> Extracted records:
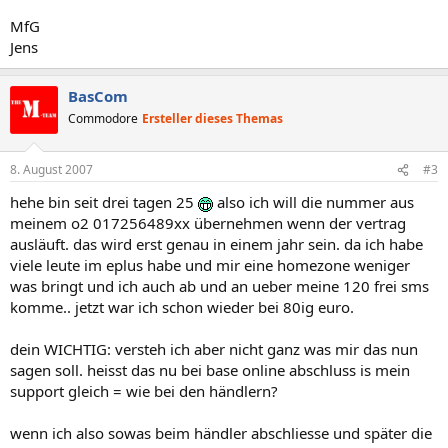
MfG
Jens
BasCom
Commodore
Ersteller dieses Themas
8. August 2007
#3
hehe bin seit drei tagen 25
also ich will die nummer aus
meinem o2 017256489xx übernehmen wenn der vertrag
ausläuft. das wird erst genau in einem jahr sein. da ich habe
viele leute im eplus habe und mir eine homezone weniger
was bringt und ich auch ab und an ueber meine 120 frei sms
komme.. jetzt war ich schon wieder bei 80ig euro.
dein WICHTIG: versteh ich aber nicht ganz was mir das nun
sagen soll. heisst das nu bei base online abschluss is mein
support gleich = wie bei den händlern?
wenn ich also sowas beim händler abschliesse und später die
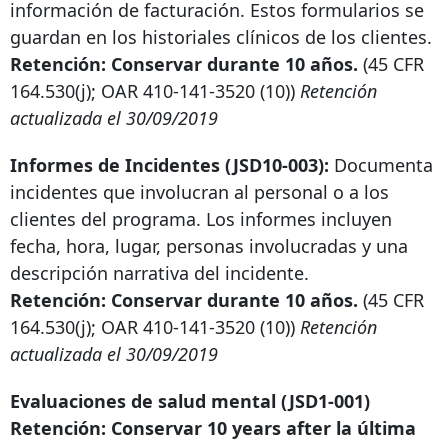
información de facturación. Estos formularios se
guardan en los historiales clínicos de los clientes.
Retención: Conservar durante 10 años.
(45 CFR
164.530(j); OAR
410-141-3520
(10))
Retención
actualizada el 30/09/2019
Informes de Incidentes (JSD10-003):
Documenta
incidentes que involucran al personal o a los
clientes del programa. Los informes incluyen
fecha, hora, lugar, personas involucradas y una
descripción narrativa del incidente.
Retención: Conservar durante 10 años.
(45 CFR
164.530(j); OAR
410-141-3520
(10))
Retención
actualizada el 30/09/2019
Evaluaciones de salud mental (JSD1-001)
Retención: Conservar
10 years after
la última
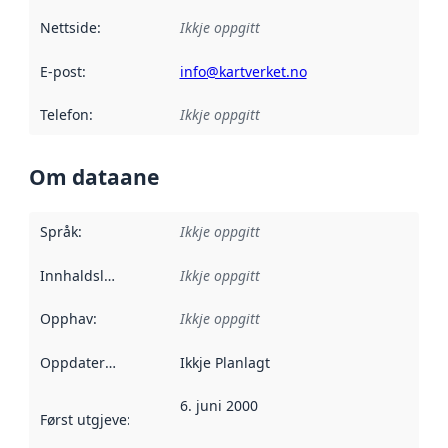
Nettside
:
Ikkje oppgitt
E-post
:
info@kartverket.no
Telefon
:
Ikkje oppgitt
Om dataane
Språk
:
Ikkje oppgitt
Innhaldsleverandørar
Ikkje oppgitt
:
Opphav
:
Ikkje oppgitt
Oppdateringsfrekvens
Ikkje Planlagt
:
6. juni 2000
Først utgjeve
:
Denne datoen seier når dataa i dette datasettet 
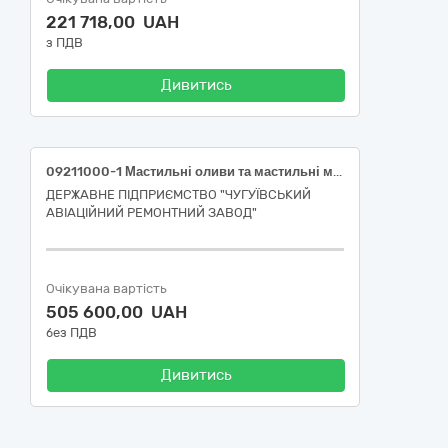
221 718,00 UAH
з ПДВ
Дивитись
09211000-1 Мастильні оливи та мастильні матеріали (Олива індустріальна І-12А, Унізор-М, СОЖ "Асфол")
ДЕРЖАВНЕ ПІДПРИЄМСТВО "ЧУГУЇВСЬКИЙ
АВІАЦІЙНИЙ РЕМОНТНИЙ ЗАВОД"
Очікувана вартість
505 600,00 UAH
без ПДВ
Дивитись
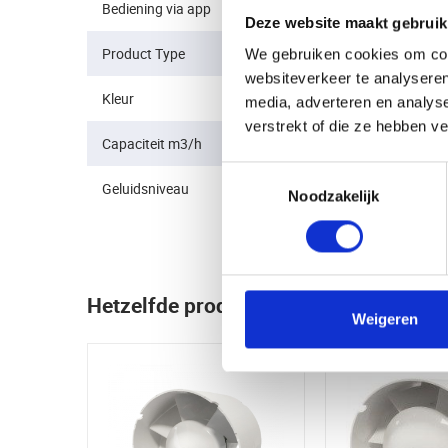
Bediening via app
Nee
Deze website maakt gebruik
Product Type
Buisventilator
We gebruiken cookies om cont
websiteverkeer te analyseren
Kleur
Wit
media, adverteren en analys
verstrekt of die ze hebben v
Capaciteit m3/h
187
Toestemmingsselectie
Geluidsniveau
Zeer stil (17-27 dB)
Noodzakelijk
Hetzelfde product maar dan net even 
Weigeren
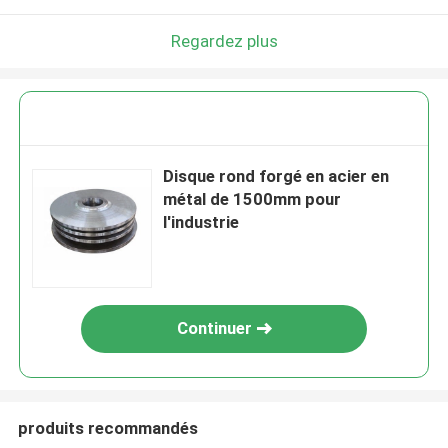
Regardez plus
Disque rond forgé en acier en
métal de 1500mm pour
l'industrie
Continuer
produits recommandés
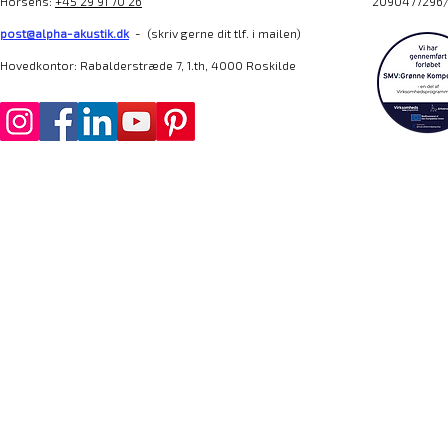
Horsens:
+45 29 91 70 26
2090477296/
post@alpha-akustik.dk
- (skriv gerne dit tlf. i mailen)
Hovedkontor: Rabalderstræde 7, 1.th, 4000 Roskilde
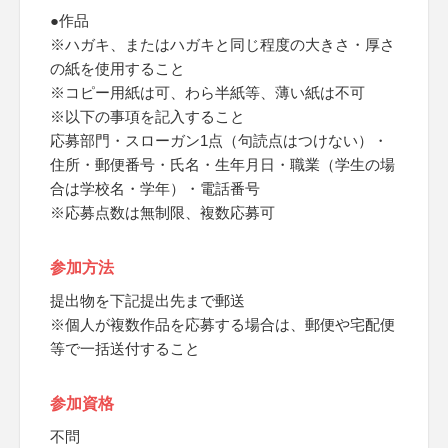
●作品
※ハガキ、またはハガキと同じ程度の大きさ・厚さ
の紙を使用すること
※コピー用紙は可、わら半紙等、薄い紙は不可
※以下の事項を記入すること
応募部門・スローガン1点（句読点はつけない）・
住所・郵便番号・氏名・生年月日・職業（学生の場
合は学校名・学年）・電話番号
※応募点数は無制限、複数応募可
参加方法
提出物を下記提出先まで郵送
※個人が複数作品を応募する場合は、郵便や宅配便
等で一括送付すること
参加資格
不問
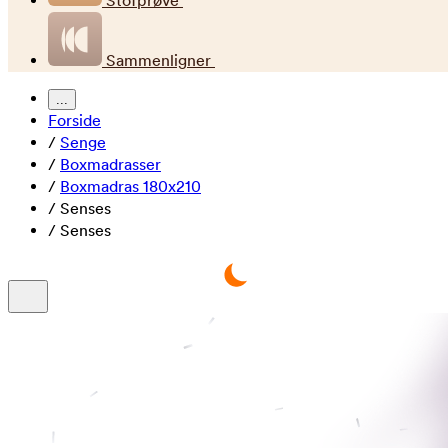
Stofprøve
Sammenligner
...
Forside
/
Senge
/
Boxmadrasser
/
Boxmadras 180x210
/
Senses
/
Senses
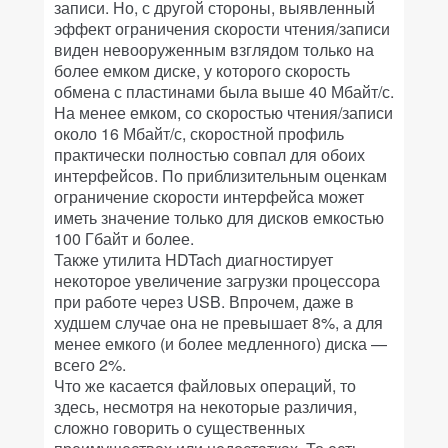
записи. Но, с другой стороны, выявленный
эффект ограничения скорости чтения/записи
виден невооруженным взглядом только на
более емком диске, у которого скорость
обмена с пластинами была выше 40 Мбайт/с.
На менее емком, со скоростью чтения/записи
около 16 Мбайт/с, скоростной профиль
практически полностью совпал для обоих
интерфейсов. По приблизительным оценкам
ограничение скорости интерфейса может
иметь значение только для дисков емкостью
100 Гбайт и более.
Также утилита HDTach диагностирует
некоторое увеличение загрузки процессора
при работе через USB. Впрочем, даже в
худшем случае она не превышает 8%, а для
менее емкого (и более медленного) диска —
всего 2%.
Что же касается файловых операций, то
здесь, несмотря на некоторые различия,
сложно говорить о существенных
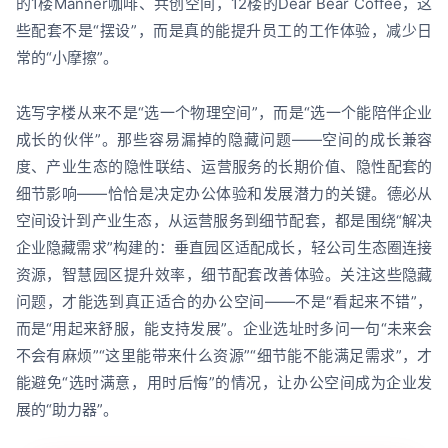
的1楼Manner咖啡、共创空间，12楼的Dear Bear Coffee，这
些配套不是“摆设”，而是真的能提升员工的工作体验，减少日
常的“小摩擦”。
选写字楼从来不是“选一个物理空间”，而是“选一个能陪伴企业
成长的伙伴”。那些容易漏掉的隐藏问题——空间的成长兼容
度、产业生态的隐性联结、运营服务的长期价值、隐性配套的
细节影响——恰恰是决定办公体验和发展潜力的关键。德必从
空间设计到产业生态，从运营服务到细节配套，都是围绕“解决
企业隐藏需求”构建的：垂直园区适配成长，轻公司生态圈连接
资源，智慧园区提升效率，细节配套改善体验。关注这些隐藏
问题，才能选到真正适合的办公空间——不是“看起来不错”，
而是“用起来舒服，能支持发展”。企业选址时多问一句“未来会
不会有麻烦”“这里能带来什么资源”“细节能不能满足需求”，才
能避免“选时满意，用时后悔”的情况，让办公空间成为企业发
展的“助力器”。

> Task details: Tell me how many lines in the data include "clientes", giving only the number.

> Solution below: 2